An upper platelet concentration should be assigned for each platelet component type based on pack validation data or the pack manufacturer’s recommendations.
pH measurements on platelet components should be made between 20°C and 24°C or the measurements corrected to 22°C.
Unless a validated pathogen inactivation process is used, blood components for use in intrauterine transfusion and for neonates and infants (see also chapter 7.7) must be derived from selected donors who fulfil the following criteria:
Have given at least one donation in the last 2 years, which was either negative for all mandatory markers, or if repeat reactive, has been confirmed to be non-specifically reactive and the donor reinstated in accordance with chapter 9.4 (on reinstatement of blood donors).
Negative results were obtained for mandatory microbiology markers with the current donation.

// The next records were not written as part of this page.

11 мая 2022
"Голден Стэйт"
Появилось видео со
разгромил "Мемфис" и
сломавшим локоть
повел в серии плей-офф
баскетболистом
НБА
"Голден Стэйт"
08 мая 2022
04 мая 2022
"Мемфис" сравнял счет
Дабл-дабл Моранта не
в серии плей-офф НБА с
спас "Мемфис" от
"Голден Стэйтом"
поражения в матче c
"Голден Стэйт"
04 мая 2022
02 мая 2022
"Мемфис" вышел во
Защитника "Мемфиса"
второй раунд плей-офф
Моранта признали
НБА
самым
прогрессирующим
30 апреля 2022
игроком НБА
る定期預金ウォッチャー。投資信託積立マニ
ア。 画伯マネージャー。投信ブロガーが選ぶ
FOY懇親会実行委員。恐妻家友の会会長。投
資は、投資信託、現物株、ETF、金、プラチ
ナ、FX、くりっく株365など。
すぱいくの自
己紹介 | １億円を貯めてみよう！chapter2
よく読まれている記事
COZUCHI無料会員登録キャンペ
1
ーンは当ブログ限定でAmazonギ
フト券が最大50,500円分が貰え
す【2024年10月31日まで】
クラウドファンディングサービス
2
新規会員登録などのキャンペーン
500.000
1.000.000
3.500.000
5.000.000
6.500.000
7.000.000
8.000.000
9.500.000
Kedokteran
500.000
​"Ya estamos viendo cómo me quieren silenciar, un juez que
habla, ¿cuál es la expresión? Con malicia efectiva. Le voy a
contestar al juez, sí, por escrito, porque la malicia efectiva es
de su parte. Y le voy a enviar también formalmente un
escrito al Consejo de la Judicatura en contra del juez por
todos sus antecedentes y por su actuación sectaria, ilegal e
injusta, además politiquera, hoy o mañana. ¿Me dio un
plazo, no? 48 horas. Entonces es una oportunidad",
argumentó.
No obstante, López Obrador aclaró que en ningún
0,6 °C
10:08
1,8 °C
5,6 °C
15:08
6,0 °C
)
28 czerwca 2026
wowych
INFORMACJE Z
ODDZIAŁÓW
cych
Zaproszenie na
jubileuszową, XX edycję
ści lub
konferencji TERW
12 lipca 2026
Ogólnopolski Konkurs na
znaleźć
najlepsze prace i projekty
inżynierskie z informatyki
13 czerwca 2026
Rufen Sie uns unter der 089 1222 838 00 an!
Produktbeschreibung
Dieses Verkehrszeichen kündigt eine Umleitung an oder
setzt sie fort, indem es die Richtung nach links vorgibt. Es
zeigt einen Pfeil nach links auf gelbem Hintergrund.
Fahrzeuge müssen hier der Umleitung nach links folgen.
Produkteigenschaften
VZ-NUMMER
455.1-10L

Each component should be visually inspected at each stage of processing and immediately prior to issue. The component must be withdrawn if there is evidence of leakage, damage to or fault in the container, excessive air, suspicion of microbial contamination or any other contraindications such as platelet clumping, unusual turbidity, haemolysis or other abnormal colour change.
References
Dumont L, Dzik W, Rebulla P, Brandwein H and members of the BEST Expert Working Party of the ISBT (1996). Practical guidelines for process validation and process control of white cell-reduced blood components: report of the Biomedical Excellence for Safer Transfusion (BEST) Working Party of the International Society of Blood Transfusion (ISBT). Transfusion, 36, 11–20.
Pelszynski MM, Moroff G, Luban NL, Taylor BJ, Quinones RR (1994). Effect of gamma irradiation of red blood cell units on T-cell inactivation as assessed by limiting dilution analysis: implications for preventing transfusion-associated graft-versus-host disease. Blood, 83,1683-1689.